Le petit Sapin H. C. Andersen – PARTIE 1
Là-bas, dans la forêt, il y avait un joli sapin. Il était bien placé, il avait du soleil et de l’air ; autour de lui poussaient de plus grands camarades, pins et sapins. Mais il était si impatient de grandir qu’il ne remarquait ni le soleil ni l’air pur, pas même les enfants de paysans qui passaient en bavardant lorsqu’ils allaient cueillir des fraises ou des framboises.
« Oh ! si j’étais grand comme les autres, soupirait le petit sapin, je pourrais contempler le vaste monde. Le soleil ne lui causait aucun plaisir, ni les oiseaux, ni les nuages roses qui, matin et soir, naviguaient dans le ciel au-dessus de sa tête. L’hiver, lorsque la neige étincelante entourait son pied de sa blancheur, il arrivait souvent qu’un lièvre bondissait, sautait par-dessus le petit arbre – oh ! que c’était agaçant ! Mais, quand vint le troisième hiver, le petit arbre était assez grand pour que le lièvre fût obligé de le contourner.
Oh ! pousser, pousser, devenir grand et vieux, c’était là, pensait-il, la seule joie au monde. En automne, les bûcherons venaient et abattaient quelques-uns des plus grands arbres. Cela arrivait chaque année et le jeune sapin, qui avait atteint une bonne taille, tremblait de crainte, car ces arbres magnifiques tombaient à terre dans un fracas de craquements. Où allaient-ils ? Quel devait être leur sort?
Au printemps, lorsque arrivèrent l’hirondelle et la cigogne, le sapin leur demanda :
– Savez-vous où on les a conduits ? Les avez-vous rencontrés ?

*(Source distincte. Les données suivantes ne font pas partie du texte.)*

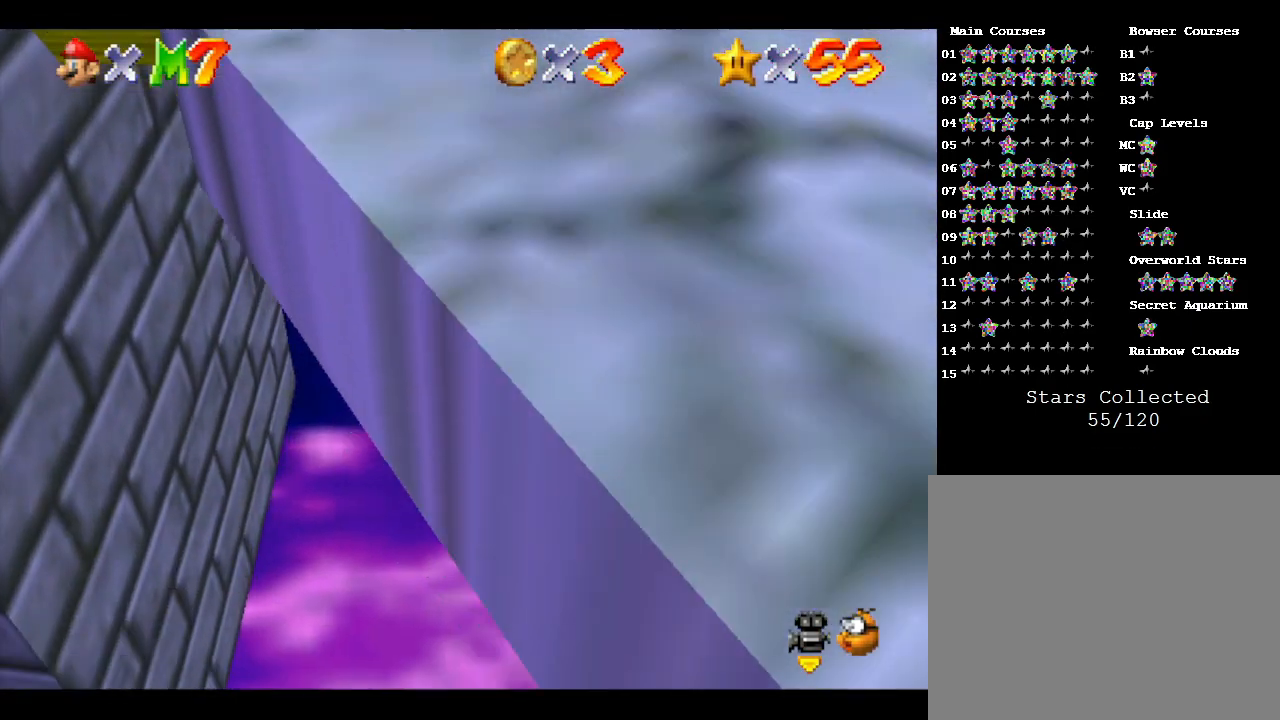
{"buttons": [], "left_stick": "center", "events": [[67, "left_stick", "up"], [133, "left_stick", "down-left"], [250, "left_stick", "left"], [400, "left_stick", "up-right"], [467, "left_stick", "center"]]}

Les hirondelles n’en savaient rien, mais la cigogne eut l’air de réfléchir, hocha la tête et dit :
– Oui, je crois le savoir, j’ai rencontré beaucoup de navires tout neufs en m’envolant vers l’Égypte, sur ces navires il y avait des mâts superbes, j’ose dire que c’étaient eux, ils sentaient le sapin.
– Oh ! si j’étais assez grand pour voler au-dessus de la mer ! Comment est-ce au juste la mer ? À quoi cela ressemble-t-il?
– Euh ! c’est difficile à expliquer, répondit la cigogne. Et elle partit.
– Réjouis-toi de ta jeunesse, dirent les rayons du soleil, réjouis-toi de ta fraîcheur, de la jeune vie qui est en toi. Le vent baisa le jeune arbre, la rosée versa sur lui des larmes, mais il ne les comprit pas.